流式细胞实验-模型「英瀚斯」

---检测

     本公司应用mtt比色法， 检测细胞存活和生长。其检测原理为huo细胞内线粒体中的---脱氢酶能催化外源性无色的mtt形成蓝色的结晶formazan，并沉积在细胞中，而---无此功能。二jia基---dmso能溶解细胞中的formazan，用酶联mian疫检测仪在一定波长处测定其光吸收值，可间接反映huo细胞数量。在一定细胞数范围内，mtt结晶形成的量与细胞数成正比。4、将平皿倒置并叠加一张带网格的透明胶片，用肉眼直接计数，或在显微镜(低倍镜)计数大于10个细胞的数。

     该方法已广泛用于一些生物活性因子的活性检测、-的抗肿liu药wu筛选、细胞毒性试验、以及肿liu放she敏感性测定等。
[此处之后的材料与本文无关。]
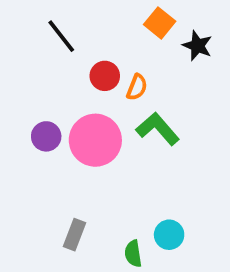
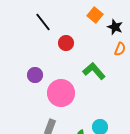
orange semicircle: (137, 87) -> (120, 49), moved
pink circle: (95, 140) -> (61, 93), moved

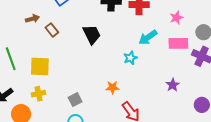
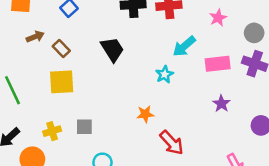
pink rectangle: (178, 43) -> (218, 64), moved
yellow square: (40, 66) -> (62, 82), moved
gray square: (75, 100) -> (84, 127), moved, turned 32

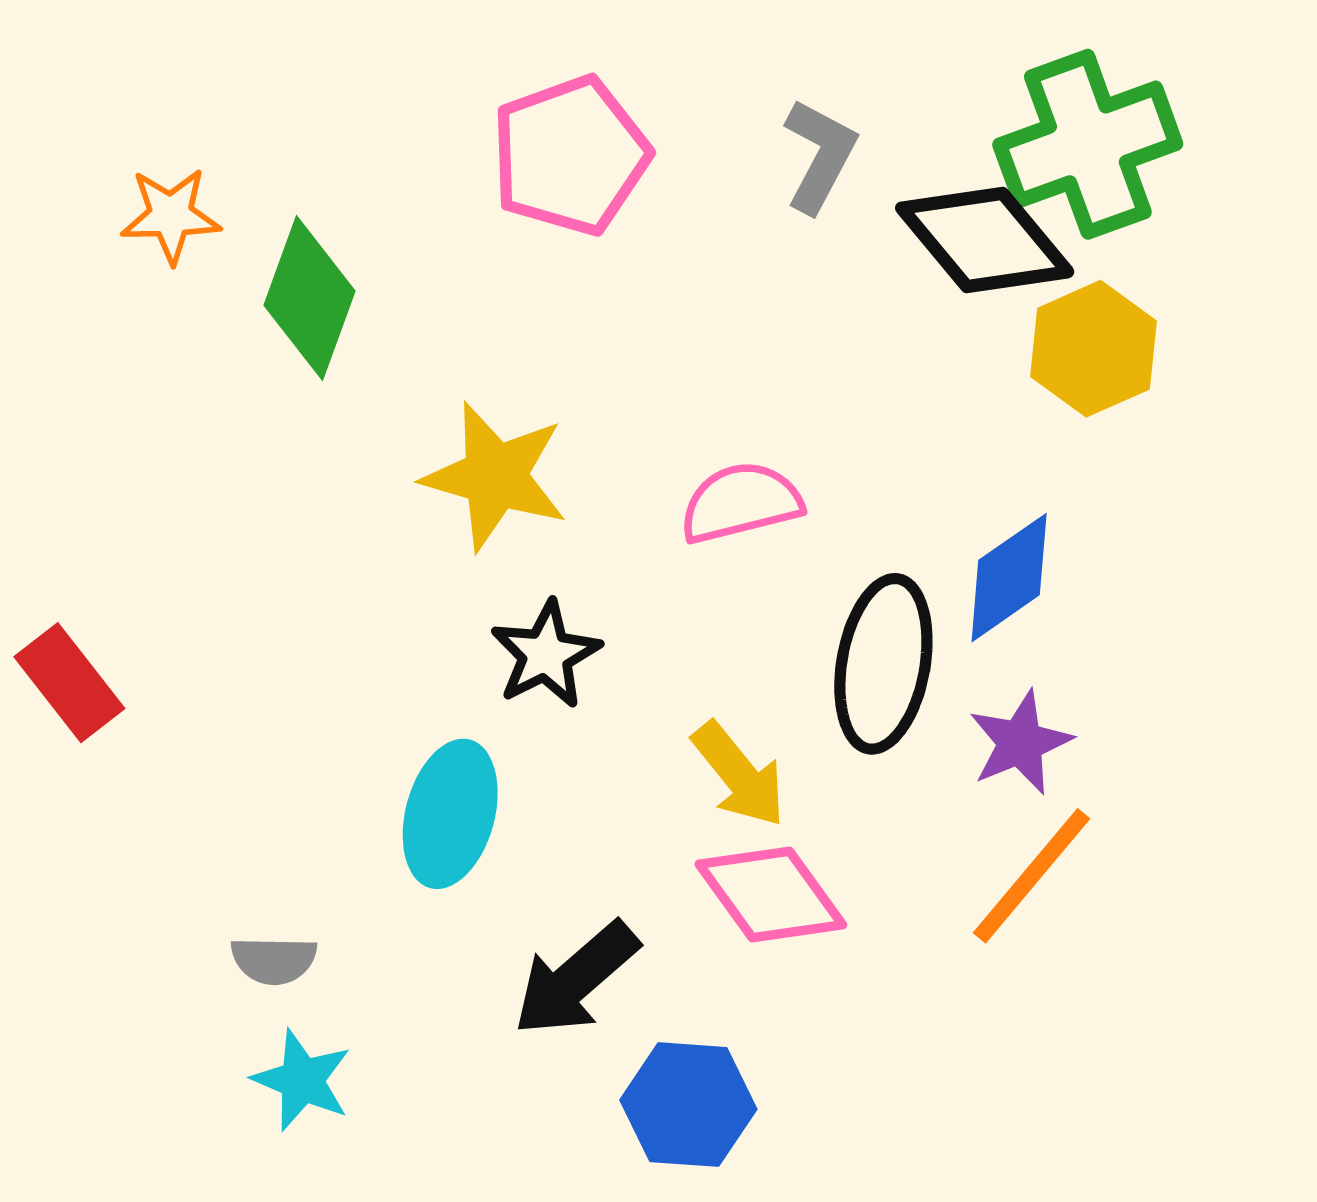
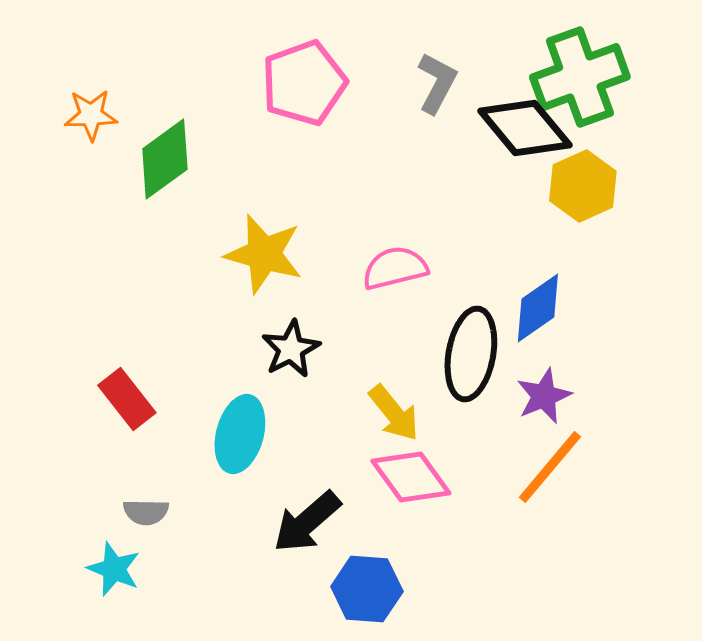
green diamond: (309, 298) -> (165, 159), turned 34
red rectangle: (69, 683) -> (127, 399), moved
cyan star: (302, 1080) -> (114, 569), moved

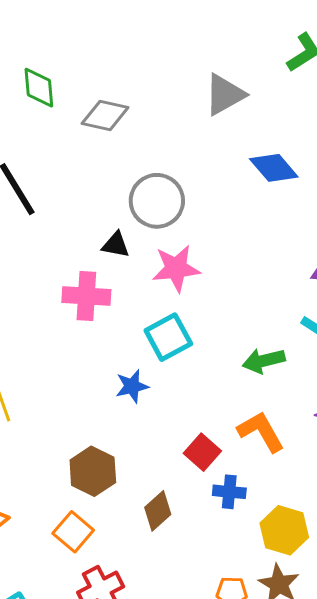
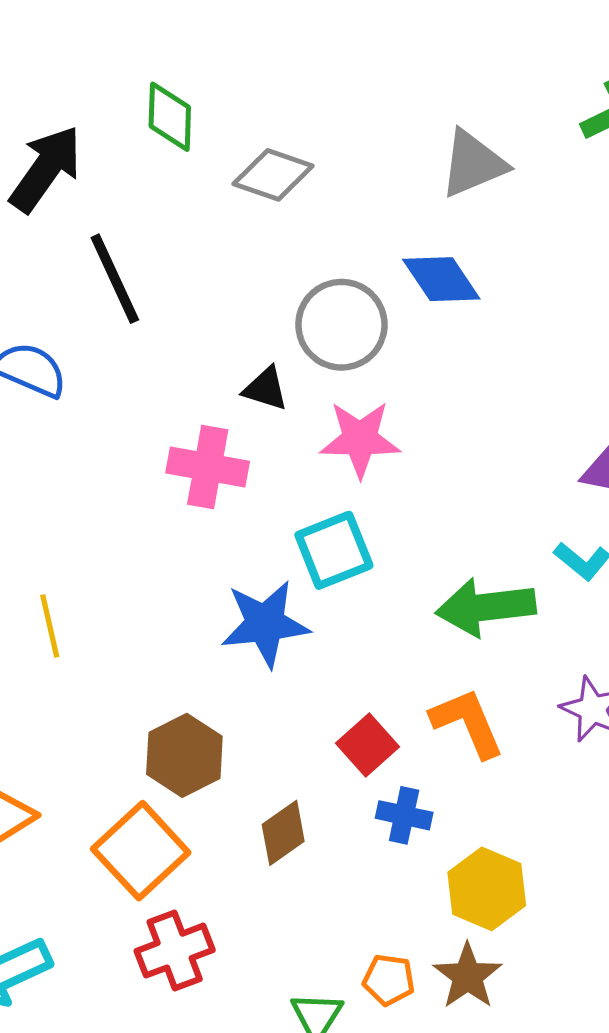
blue diamond: (274, 168) -> (441, 279), moved
green arrow: (264, 361) -> (486, 607), size x1.4
blue star: (132, 386) -> (265, 624), size x1.6
orange square: (73, 532) -> (141, 851), size x1.4

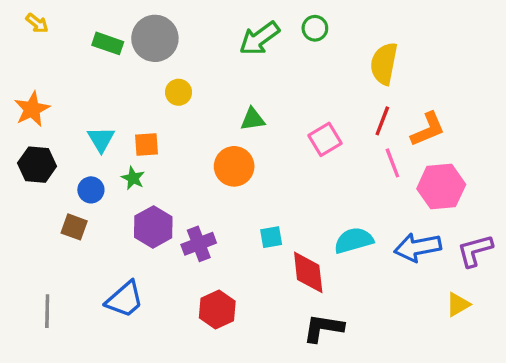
服务内容      1. 细胞接种：收到客户细胞后，我们会用细胞计数板计数细胞，得出细胞悬液浓度。计算出应稀释的倍数，按mtt试剂盒要求在96孔板内接种 相应浓度的细胞悬液；杂交瘤细胞基因测序杂交瘤细胞有丢失高特---高活性的风险，或者细胞状态不好乃至。

     2. 细胞培养：然后在无菌恒温细胞培养箱内培养接种好的96孔细胞培养板，并实时观察细胞状态；  

     3. yao物处理并呈色：按不同浓度梯度加入yao物作用细胞；

     4. 溶解，比色：加入mtt检测试剂，按操作要求孵育相应时间，在mei标仪内检测对照组和实验组的吸光值。并处理数据得出比色结果。

脂质体瞬时转染

1、细胞h9c2 (hela) 6孔板hela1x10°/孔。

2、转染前换上没有抗sheng素的dmem+胎清(10%)。

3、将质粒dna (约2-4ul) 2ul 加入dorf管中+dmem至50u1。

4、脂质体5ul补培养基至50ul混匀静止5分钟(质粒与脂质体比例为1:2或1.5:2.5)。

5、将含有脂质体的培养基与含质粒的混合总体积100ul室温放置30分钟。

6、吸取混合物均匀加入每一个孔中。

7、将6孔板放入培养箱中继续培养6小时后吸出培养基换上新配置的培养基dmem6ml+胎清600u1+三抗300u1。

8、培养24小时。

选择实验外包公司需要注意哪些事项？

报价

报价单一定要有明细。规范的外包公司会根据实验方案里的各项内容进行核算报价，材料是多少、人工检测是多少，可以看到每一笔钱花在哪里，避免笼统的报价。另外注意不要一味地追求，做过实验的都知道实验成本，外包还需要考虑人工成本。如果价格过低，实验数据就难以------和来源了。当然报价也不能虚高，做好是能在有限的经费中尽量---课题完整性。实验流程：慢---质粒构建-hek293t细胞培养-质粒转染293t细胞----收集----纯化----滴度检测-细胞-稳转细胞筛选-稳转细胞鉴定结果示例：图a---滴度检测。可以要求公司根据预算来调整优化方案，尽可能节约成本。